The US government has ordered Tesla to turn over data on its Autopilot self-driving software or face about $115m in fines.
The National Highway Traffic Safety Authority issued the order in a letter on Tuesday 31 August as part of its probe into crashes involving Tesla electric vehicles (EVs) and parked emergency vehicles. Tesla must provide the information by 22 October.
Agency identifies a 12th crash
The federal agency also revealed it has identified a 12th crash as part of its probe. The latest incident occurred Saturday 28 August in Orlando, Florida and involved a Tesla Model 3 and a police vehicle. The NHTSA investigation summary initially identified 11 crashes involving Tesla EVs and emergency vehicles between January 2018 and July 2021. In those crashes, 17 people were injured and one person was killed.

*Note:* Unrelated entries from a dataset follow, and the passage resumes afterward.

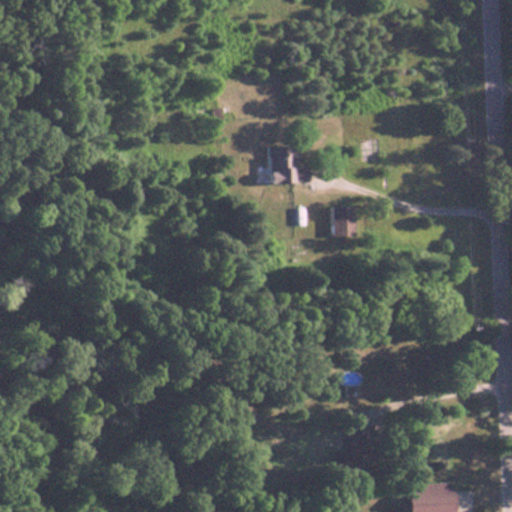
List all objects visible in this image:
building: (277, 165)
building: (277, 165)
road: (409, 195)
building: (335, 220)
building: (335, 221)
road: (502, 241)
road: (411, 398)
building: (346, 453)
building: (346, 453)
building: (421, 498)
building: (421, 498)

The NHTSA’s 11-page letter, sent to Tesla’s director of field quality Eddie Gates, seeks comprehensive information on Autopilot hardware and software, all crashes involving Tesla 2014-2021 models equipped with the system, and all personnel including past and present officers, employees, agents, contractors, consultants, attorneys, law firms and others associated with developing and producing the technology.
“This is an incredibly detailed request for huge amounts of data. But it is exactly the type of information that would be needed to dig into whether Tesla vehicles are acceptably safe,” Carnegie Mellon University electrical and computer engineering professor Phil Koopman told NBC.
Vehicles used Autopilot and Traffic Aware systems
The NHTSA has confirmed the Tesla vehicles involved in the crashes were using both Autopilot and Traffic Aware cruise-control systems.
Another US federal safety watchdog, the National Transportation Safety Board has called on Tesla to implement tougher standards on Autopilot and its driver-assistance technology.
Senators Richard Blumenthal of Connecticut and Ed Markey of Massachusetts have also asked new Federal Trade Commission chair Lina Khan in an 18 August letter to investigate Tesla for “potentially deceptive and unfair practices” related to its marketing of the partial self-driving features in its electric vehicles.
Although Tesla calls its self-driving software systems Autopilot and Full Self-Driving, the company’s EVs are not fully self-driven. American law requires a driver to control driver-assistance systems.